債務残高GDP比がたとえ高水準であっても、それが直ちにインフレを引き起こすわけではありませんし、政府の支払い能力を問題にするものでもありません。比率そのものが財政の健全性や持続可能性を直接示す決定的な指標ではない、とMMTは考えます。
まとめ:MMTが債務残高から見るべきもの
MMTの視点に立つと、国の債務残高そのものや、そのGDPに対する比率は、それ自体を減らすことを目的とするべき指標ではありません。
重要なのは、政府の財政運営が、経済全体の実物資源をどれだけ有効活用できているか、そしてそれが過度なインフレを引き起こしていないか、という点です。債務残高は、政府が供給した貨幣が民間部門にどれだけ蓄積されているかを示す指標の一つとして捉える方が、MMTの考え方には合っています。

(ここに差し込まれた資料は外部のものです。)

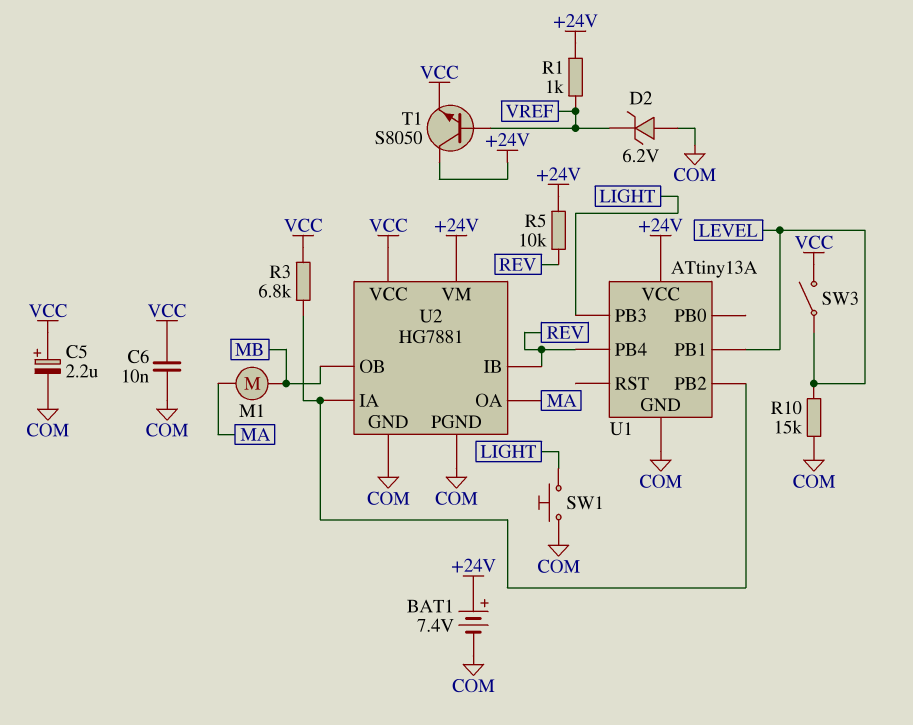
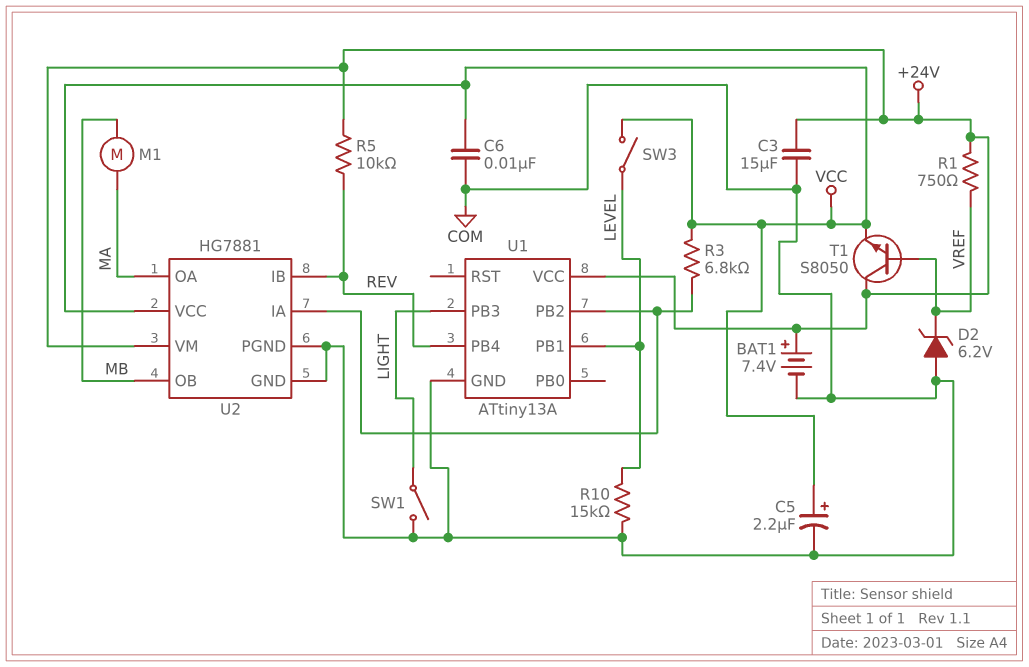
C3: none -> 15uF (+24V, COM)
R1: 1k (+24V, VREF) -> 750 (+24V, VREF)
SW1: button (COM, LIGHT) -> switch (COM, LIGHT)

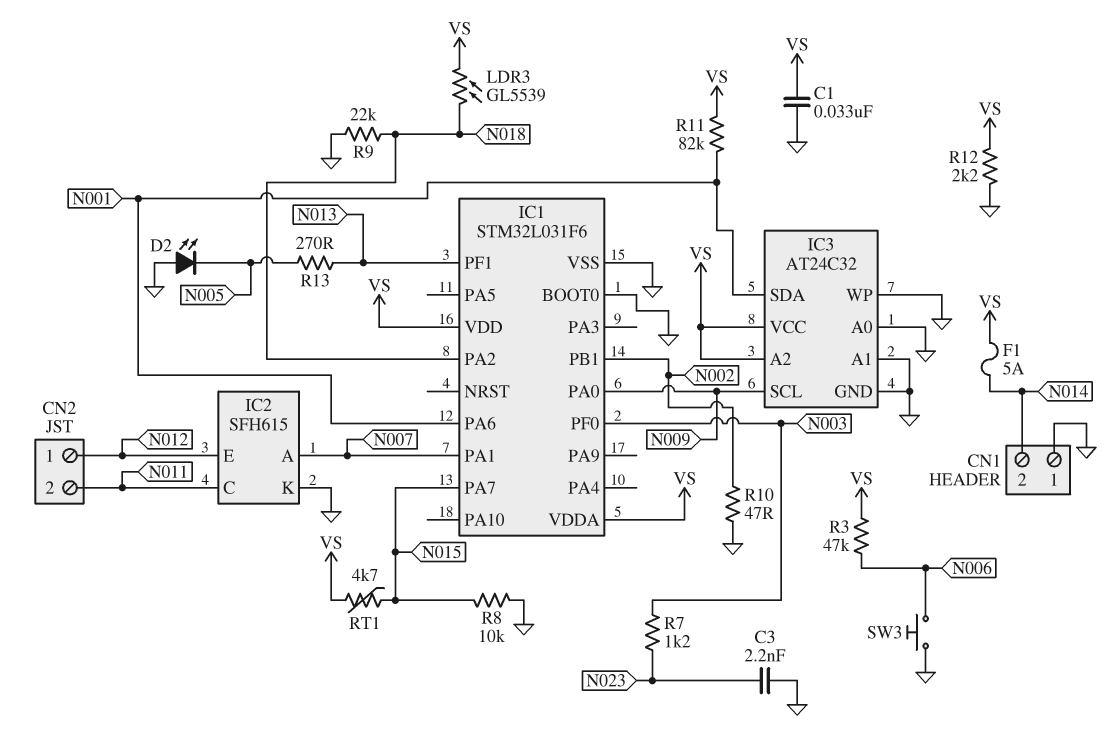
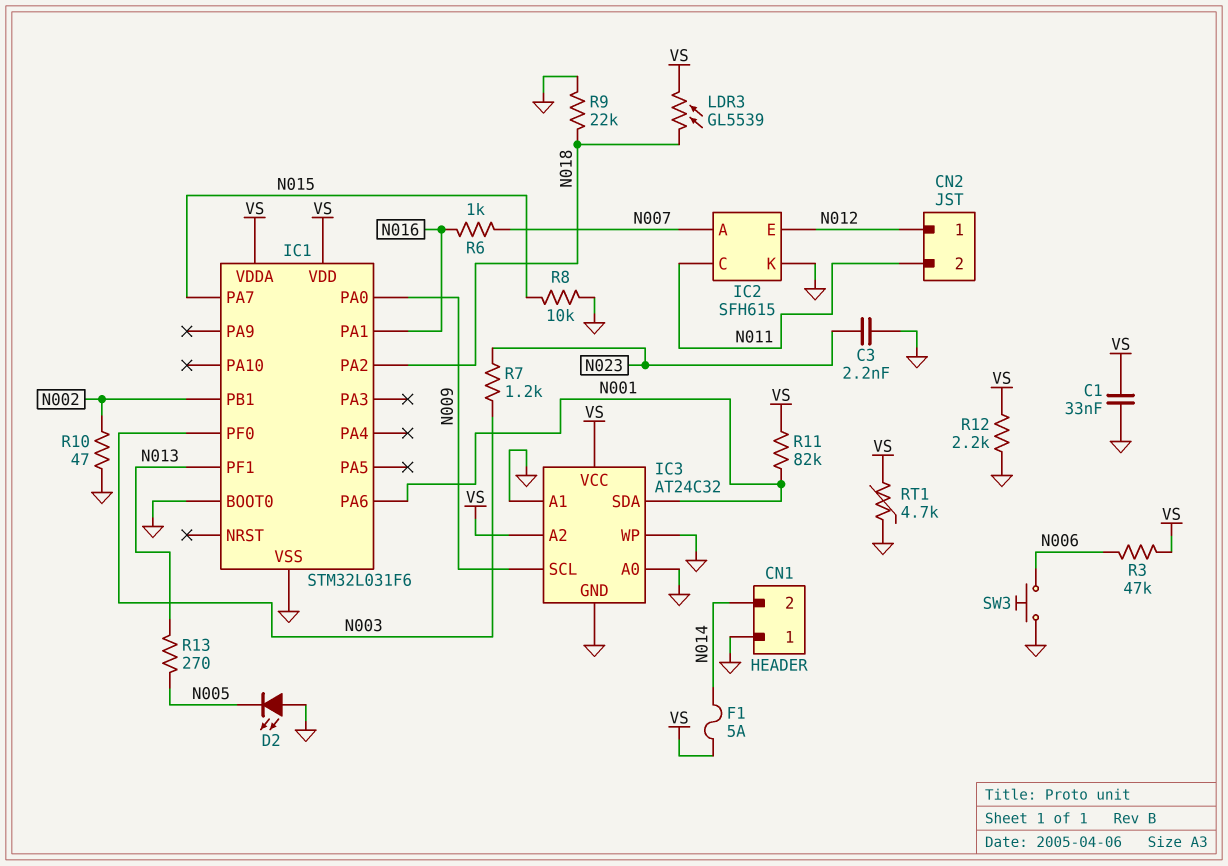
IC1 pin PA1: N007 -> N016
R6: none -> 1k (N007, N016)
RT1: 4.7k (N015, VS) -> 4.7k (GND, VS)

つまり、MMTが「債務残高」を見る際に注目するのは、その水準そのものではなく、「その支出が経済全体にどのような影響を与え、実物資源の制約やインフレの兆候が現れていないか」という点なのです。家計の借金とは全く性質が異なる国の借金について、GDP比という数字だけに捉われず、MMTの示す「本当の制約」に目を向けることが重要だと言えるでしょう。